1. Introduction
Active thermography is widely recognized as a fast, reliable and contactless non-destructive inspection technique [
1]. It can be performed in a stationary manner in which the sample to be inspected remains at the same location. This way, the object is easily heated using a heating source, and the cooling of the sample is registered using a thermal camera. This method limits the size of the object since the sample has to fit in the field of view of the camera. It is possible to examine larger samples by placing the thermal camera at a greater distance from the sample. The downside of placing the camera further away from the sample is the resolution reduction in a specified region.
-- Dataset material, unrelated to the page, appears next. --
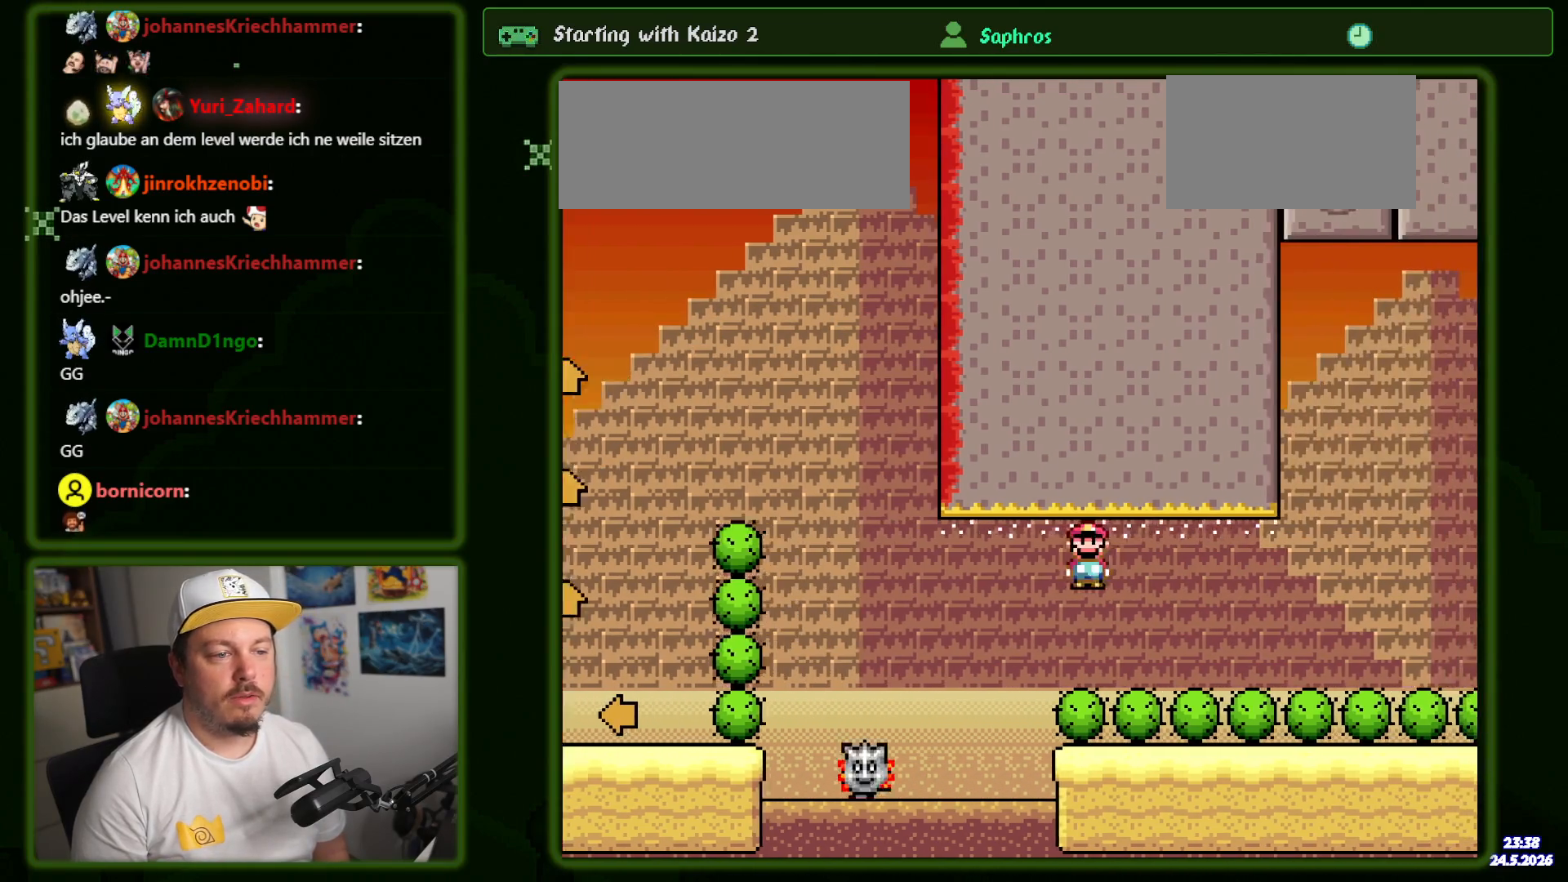
{"dt_ms": 500, "buttons": ["X", "DPAD_RIGHT"], "events": [[484, "A", "up"]]}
In order to detect a defect with sufficient certainty, the defect has to have an area of at least 3 × 3 pixels [
2]. Larger samples can be inspected using dynamic line scan thermography (DLST). This technique uses a heat source and a thermal camera in tandem, which moves relative to the sample to be inspected. This can be achieved in two ways: either the camera and heating source are moved above the object using a robotic arm, or the specimen can translate on a conveyor belt underneath the heating source and the camera [
3,
4]. Since dynamic line scan thermography is a relatively new technique, it is less widely spread in comparison to other nondestructive testing methods.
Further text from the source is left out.